-- Source text --
I'm 95% sure that this change is correct, but if anyone notices this breaking any posts, let me know. Title: Re: Improving the auto-linker (SMF patch) Post by: Pmalek on September 09, 2023, 08:57:43 AM I am the one who opened that thread in Meta you are talking about OP. For testing purposes, I am going to link to it here with different spaces before the link to see if the bug has been fixed. I will also edit my post once without making any changes and then a second time with just a minor change to see if that affects anything.
Edit 2: Testing if the bug is gone https://bitcointalk.org/index.php?topic=5465210.0 Testing if the bug is gone https://bitcointalk.org/index.php?topic=5465210.0 Testing if the bug is gone https://bitcointalk.org/index.php?topic=5465210.0 Testing if the bug is gone https://bitcointalk.org/index.php?topic=5465210.0 Edit 3 and 4: It works Title: Re: Improving the auto-linker (SMF patch) Post by: cafter on September 09, 2023, 09:56:04 AM I come cross this bug from this thread (https://bitcointalk.org/index.php?topic=5465210) after reading some replies i replied to this thread in bitcoin discussion board (https://bitcointalk.org/index.php?topic=5457166.msg62818451#msg62818451) and the url is non clickable.
is this issue got not resolved yet? https://i.ibb.co/ygFxhwy/byui.png Title: Re: Improving the auto-linker (SMF patch) Post by: joker_josue on September 09, 2023, 01:33:47 PM Another great job @PowerGlove. Thanks!
I come cross this bug from this thread (https://bitcointalk.org/index.php?topic=5465210) after reading some replies i replied to this thread in bitcoin discussion board (https://bitcointalk.org/index.php?topic=5457166.msg62818451#msg62818451) and the url is non clickable. is this issue got not resolved yet? https://i.ibb.co/ygFxhwy/byui.png This is not a code issue or bug. The forum only recognizes links that start with http:// or www. That is, if I write bitcointalk.org it does not create a link. But, if you write https://bitcointalk.org or www.bitcointalk.org it creates the link. Title: Re: Improving the auto-linker (SMF patch) Post by: cafter on September 09, 2023, 01:41:38 PM <snip> Now i added "www." in beginning of the link and it became a nice clickable link. it was so confusing to understand what the exact problem was and what powerglove solved because i am not a coder or don't know much about technical things. thanks for clearing up the solution :) :) https://i.ibb.co/kB5MVYk/bvhm.png |

-- Given information --
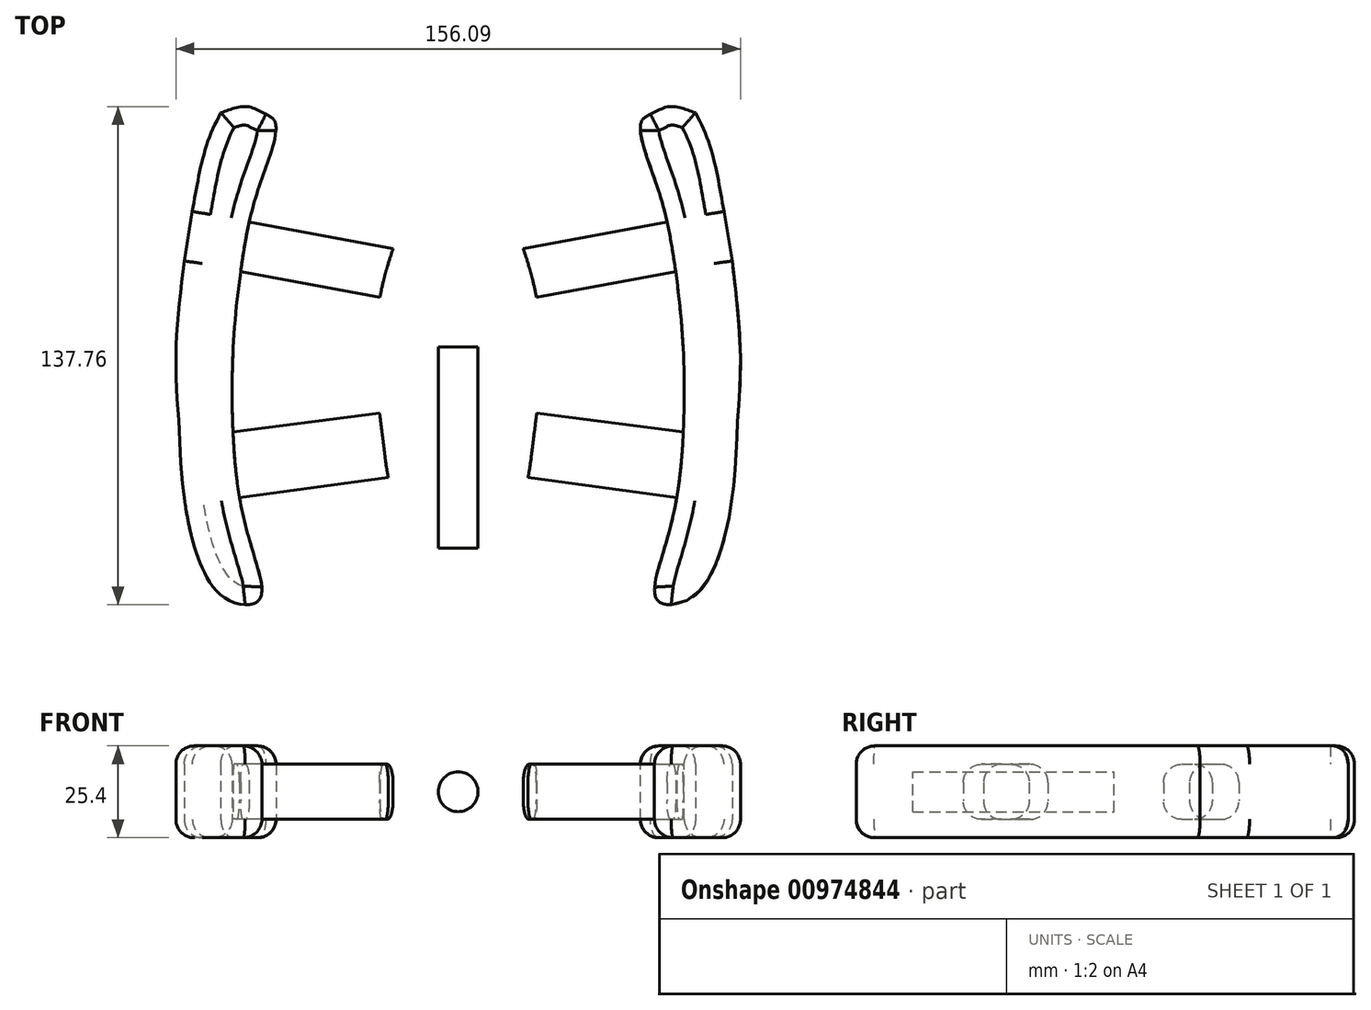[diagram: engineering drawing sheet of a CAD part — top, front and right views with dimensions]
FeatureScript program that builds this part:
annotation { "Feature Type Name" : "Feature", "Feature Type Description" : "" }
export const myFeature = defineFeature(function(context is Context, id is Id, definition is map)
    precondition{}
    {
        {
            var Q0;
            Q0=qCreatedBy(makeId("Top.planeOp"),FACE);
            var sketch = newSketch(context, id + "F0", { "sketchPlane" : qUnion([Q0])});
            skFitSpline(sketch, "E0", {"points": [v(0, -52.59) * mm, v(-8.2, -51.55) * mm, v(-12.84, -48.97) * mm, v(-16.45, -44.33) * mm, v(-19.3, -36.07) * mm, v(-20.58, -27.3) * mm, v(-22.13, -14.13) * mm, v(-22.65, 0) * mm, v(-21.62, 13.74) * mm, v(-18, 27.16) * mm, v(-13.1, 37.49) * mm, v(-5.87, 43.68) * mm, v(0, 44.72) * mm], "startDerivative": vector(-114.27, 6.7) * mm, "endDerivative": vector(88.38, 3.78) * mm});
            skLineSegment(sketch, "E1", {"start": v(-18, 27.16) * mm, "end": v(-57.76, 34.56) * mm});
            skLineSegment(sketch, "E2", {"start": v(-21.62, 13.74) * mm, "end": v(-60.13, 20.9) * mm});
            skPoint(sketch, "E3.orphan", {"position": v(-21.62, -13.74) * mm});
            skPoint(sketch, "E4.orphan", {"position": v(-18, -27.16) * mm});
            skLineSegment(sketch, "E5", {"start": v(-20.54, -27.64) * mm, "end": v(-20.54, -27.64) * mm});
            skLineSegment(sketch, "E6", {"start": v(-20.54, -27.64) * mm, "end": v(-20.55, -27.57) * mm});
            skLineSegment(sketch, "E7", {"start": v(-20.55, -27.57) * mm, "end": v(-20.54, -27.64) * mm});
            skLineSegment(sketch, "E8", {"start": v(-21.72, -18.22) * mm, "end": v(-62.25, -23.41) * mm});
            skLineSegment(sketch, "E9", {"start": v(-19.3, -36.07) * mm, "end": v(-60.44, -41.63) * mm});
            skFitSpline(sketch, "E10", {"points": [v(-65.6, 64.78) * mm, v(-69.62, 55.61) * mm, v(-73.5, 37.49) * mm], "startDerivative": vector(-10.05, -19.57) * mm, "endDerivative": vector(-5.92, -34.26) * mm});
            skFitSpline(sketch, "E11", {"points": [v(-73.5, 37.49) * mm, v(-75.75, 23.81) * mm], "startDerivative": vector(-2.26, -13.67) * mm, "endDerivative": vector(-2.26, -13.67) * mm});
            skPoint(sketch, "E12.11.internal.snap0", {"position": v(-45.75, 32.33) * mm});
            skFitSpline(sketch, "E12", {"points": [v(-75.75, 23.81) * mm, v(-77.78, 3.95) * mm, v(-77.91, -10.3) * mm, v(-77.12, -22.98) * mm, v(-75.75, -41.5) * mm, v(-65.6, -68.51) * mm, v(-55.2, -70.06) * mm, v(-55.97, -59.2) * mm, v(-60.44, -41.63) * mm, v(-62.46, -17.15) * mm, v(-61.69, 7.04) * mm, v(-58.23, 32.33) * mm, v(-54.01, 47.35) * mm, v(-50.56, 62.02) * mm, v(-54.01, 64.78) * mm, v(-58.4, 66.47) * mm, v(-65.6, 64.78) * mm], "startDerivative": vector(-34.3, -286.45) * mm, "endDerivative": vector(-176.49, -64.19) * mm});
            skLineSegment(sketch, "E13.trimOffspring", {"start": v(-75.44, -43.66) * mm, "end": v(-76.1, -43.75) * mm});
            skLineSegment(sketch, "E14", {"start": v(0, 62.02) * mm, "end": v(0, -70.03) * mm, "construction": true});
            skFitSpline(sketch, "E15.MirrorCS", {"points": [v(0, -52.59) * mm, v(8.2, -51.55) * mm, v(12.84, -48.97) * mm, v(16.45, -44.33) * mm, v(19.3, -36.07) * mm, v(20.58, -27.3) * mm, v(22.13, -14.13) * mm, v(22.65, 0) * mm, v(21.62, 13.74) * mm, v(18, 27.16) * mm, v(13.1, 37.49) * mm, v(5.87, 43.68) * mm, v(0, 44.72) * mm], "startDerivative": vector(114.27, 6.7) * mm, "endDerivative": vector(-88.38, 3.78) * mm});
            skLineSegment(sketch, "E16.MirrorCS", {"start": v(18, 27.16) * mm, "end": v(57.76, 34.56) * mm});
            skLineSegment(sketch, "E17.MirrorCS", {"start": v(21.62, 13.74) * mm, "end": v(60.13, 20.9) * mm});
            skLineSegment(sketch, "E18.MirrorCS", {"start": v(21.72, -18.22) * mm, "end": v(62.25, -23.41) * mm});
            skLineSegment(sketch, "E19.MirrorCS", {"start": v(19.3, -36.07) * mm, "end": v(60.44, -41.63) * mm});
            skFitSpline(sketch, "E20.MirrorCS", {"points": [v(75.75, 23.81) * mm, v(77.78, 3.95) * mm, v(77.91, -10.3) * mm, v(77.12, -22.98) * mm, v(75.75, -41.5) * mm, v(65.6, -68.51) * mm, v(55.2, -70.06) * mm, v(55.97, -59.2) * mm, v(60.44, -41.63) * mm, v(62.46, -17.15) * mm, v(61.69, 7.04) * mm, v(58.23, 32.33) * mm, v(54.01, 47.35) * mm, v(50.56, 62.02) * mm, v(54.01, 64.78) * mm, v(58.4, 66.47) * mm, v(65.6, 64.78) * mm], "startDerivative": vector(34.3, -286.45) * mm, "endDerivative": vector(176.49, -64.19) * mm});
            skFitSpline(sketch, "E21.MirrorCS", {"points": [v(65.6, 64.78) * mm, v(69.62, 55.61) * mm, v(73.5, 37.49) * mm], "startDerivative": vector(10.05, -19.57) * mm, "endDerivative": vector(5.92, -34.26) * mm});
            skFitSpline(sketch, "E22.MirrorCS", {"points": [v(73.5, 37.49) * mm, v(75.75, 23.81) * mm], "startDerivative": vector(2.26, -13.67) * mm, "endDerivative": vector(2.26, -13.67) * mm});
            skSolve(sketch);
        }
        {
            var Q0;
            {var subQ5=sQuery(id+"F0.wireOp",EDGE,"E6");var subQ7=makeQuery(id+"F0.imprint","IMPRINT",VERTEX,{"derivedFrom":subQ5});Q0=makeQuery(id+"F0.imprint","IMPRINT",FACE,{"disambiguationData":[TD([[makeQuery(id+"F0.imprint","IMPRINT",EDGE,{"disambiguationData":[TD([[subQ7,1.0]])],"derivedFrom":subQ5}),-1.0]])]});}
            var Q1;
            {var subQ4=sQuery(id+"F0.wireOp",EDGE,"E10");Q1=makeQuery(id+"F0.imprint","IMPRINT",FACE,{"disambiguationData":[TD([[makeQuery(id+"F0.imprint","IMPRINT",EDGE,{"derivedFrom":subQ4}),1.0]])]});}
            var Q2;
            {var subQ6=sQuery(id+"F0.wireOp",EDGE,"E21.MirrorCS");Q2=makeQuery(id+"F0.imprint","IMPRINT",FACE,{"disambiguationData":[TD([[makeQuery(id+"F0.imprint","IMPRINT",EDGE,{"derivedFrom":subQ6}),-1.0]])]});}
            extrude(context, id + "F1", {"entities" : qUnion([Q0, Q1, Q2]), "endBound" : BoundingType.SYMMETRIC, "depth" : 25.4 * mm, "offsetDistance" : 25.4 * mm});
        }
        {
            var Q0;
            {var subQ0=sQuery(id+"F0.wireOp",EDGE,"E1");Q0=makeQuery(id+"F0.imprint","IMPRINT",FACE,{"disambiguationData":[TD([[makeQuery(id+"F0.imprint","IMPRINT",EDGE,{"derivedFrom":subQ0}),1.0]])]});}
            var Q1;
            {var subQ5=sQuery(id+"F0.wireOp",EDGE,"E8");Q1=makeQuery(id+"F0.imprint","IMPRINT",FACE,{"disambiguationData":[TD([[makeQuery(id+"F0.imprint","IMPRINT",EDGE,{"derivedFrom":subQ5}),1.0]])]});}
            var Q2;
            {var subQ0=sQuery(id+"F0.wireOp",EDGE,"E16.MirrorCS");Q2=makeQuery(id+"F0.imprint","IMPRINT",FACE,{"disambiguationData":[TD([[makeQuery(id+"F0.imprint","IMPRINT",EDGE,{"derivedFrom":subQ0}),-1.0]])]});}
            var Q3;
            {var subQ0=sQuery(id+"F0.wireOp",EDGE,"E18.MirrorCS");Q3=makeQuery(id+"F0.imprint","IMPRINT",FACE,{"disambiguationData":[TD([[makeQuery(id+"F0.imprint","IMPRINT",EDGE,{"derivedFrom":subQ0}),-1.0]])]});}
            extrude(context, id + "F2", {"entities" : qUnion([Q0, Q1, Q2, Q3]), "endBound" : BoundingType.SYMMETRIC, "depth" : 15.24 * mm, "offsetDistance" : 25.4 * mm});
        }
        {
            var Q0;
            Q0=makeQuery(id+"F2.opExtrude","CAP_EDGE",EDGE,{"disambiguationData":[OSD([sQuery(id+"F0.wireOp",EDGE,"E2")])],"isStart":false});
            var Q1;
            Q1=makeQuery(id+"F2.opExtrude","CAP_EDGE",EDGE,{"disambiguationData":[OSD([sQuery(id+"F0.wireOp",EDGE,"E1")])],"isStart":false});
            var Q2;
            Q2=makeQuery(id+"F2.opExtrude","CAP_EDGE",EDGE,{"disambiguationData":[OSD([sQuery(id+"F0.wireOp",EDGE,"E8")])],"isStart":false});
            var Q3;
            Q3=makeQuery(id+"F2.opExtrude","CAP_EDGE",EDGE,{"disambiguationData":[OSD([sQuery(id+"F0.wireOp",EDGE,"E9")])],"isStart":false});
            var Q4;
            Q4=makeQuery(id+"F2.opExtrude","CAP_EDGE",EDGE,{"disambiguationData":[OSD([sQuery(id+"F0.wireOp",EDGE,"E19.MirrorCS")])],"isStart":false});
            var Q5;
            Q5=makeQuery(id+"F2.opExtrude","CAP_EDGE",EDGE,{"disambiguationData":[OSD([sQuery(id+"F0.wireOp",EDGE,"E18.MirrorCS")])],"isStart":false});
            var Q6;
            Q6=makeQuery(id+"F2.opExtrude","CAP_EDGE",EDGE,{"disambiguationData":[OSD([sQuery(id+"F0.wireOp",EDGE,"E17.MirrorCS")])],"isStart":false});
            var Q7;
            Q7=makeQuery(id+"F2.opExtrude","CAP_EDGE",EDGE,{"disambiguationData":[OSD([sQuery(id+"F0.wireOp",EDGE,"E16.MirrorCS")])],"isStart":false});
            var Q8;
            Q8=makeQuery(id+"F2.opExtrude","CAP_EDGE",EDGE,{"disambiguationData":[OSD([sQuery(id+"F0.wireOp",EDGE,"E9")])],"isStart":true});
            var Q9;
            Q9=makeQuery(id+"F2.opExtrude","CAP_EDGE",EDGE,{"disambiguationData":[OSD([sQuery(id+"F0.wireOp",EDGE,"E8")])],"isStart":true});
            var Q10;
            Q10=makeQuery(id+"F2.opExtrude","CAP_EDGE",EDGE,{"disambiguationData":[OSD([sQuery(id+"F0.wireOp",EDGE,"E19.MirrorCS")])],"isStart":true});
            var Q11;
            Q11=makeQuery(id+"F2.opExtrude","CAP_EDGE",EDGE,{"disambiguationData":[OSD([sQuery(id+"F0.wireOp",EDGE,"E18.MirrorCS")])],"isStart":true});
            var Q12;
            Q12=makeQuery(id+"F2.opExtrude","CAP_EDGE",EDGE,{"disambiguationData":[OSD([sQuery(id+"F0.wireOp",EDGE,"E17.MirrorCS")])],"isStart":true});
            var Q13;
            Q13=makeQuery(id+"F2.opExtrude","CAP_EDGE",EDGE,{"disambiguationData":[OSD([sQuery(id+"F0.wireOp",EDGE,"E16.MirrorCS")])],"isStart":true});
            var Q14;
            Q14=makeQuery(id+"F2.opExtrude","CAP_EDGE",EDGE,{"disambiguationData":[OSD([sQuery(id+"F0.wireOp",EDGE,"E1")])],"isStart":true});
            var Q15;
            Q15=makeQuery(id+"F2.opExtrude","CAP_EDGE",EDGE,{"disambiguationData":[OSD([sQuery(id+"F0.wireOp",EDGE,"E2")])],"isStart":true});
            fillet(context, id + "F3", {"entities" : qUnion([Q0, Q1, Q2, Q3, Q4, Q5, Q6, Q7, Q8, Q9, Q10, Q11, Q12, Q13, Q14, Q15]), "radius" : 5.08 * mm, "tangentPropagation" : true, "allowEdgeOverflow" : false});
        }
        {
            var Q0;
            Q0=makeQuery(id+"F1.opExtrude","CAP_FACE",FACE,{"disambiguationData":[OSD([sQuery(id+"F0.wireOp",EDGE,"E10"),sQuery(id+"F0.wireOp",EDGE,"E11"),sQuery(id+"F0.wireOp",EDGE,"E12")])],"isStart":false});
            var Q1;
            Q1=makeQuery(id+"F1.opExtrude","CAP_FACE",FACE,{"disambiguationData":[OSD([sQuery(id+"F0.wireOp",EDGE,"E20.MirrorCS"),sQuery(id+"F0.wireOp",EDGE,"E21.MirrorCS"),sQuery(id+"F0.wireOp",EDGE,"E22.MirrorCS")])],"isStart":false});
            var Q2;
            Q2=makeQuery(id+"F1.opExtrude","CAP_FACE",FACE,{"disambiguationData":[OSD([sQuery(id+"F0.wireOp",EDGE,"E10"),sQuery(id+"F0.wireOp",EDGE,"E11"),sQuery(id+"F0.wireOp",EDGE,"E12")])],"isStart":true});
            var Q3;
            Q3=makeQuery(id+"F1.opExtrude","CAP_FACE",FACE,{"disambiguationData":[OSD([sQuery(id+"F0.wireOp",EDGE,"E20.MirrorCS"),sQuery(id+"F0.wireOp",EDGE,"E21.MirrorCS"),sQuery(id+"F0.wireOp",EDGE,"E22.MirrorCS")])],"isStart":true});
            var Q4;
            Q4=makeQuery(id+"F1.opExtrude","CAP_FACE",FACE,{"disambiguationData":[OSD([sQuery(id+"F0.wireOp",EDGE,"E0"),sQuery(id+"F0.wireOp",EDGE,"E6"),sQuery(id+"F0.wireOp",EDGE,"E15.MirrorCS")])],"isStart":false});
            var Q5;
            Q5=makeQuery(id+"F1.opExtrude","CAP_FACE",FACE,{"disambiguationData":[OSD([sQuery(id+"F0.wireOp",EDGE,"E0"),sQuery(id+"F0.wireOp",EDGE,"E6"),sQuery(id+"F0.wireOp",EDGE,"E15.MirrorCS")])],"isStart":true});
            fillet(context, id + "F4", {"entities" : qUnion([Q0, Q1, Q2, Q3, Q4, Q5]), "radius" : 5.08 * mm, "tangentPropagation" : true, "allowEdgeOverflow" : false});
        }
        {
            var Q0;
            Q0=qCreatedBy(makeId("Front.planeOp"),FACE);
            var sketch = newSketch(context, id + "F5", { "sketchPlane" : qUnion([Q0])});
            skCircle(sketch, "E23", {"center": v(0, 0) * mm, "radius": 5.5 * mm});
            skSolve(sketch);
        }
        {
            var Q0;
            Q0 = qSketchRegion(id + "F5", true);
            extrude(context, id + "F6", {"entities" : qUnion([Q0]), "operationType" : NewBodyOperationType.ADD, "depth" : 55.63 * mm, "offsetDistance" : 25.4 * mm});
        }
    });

-- Jobs --
(1) Answer these questions from the auto-linker thread.
(a) Who says they opened the thread in Meta?
(b) According to the thread, links must start with which two beginnings for the forum to recognize them?
(c) What did cafter add to the beginning of the link to make it clickable?
(2) Reproduce the part of the auto-linker thread that starts at the words "I'm 95% sure" and stops after the words "that affects anything.".
The lines after the thread are not needed here.

-- Solution list --
(1)
(a) Pmalek
(b) http:// or www.
(c) "www."

(2)
I'm 95% sure that this change is correct, but if anyone notices this breaking any posts, let me know. Title: Re: Improving the auto-linker (SMF patch) Post by: Pmalek on September 09, 2023, 08:57:43 AM I am the one who opened that thread in Meta you are talking about OP. For testing purposes, I am going to link to it here with different spaces before the link to see if the bug has been fixed. I will also edit my post once without making any changes and then a second time with just a minor change to see if that affects anything.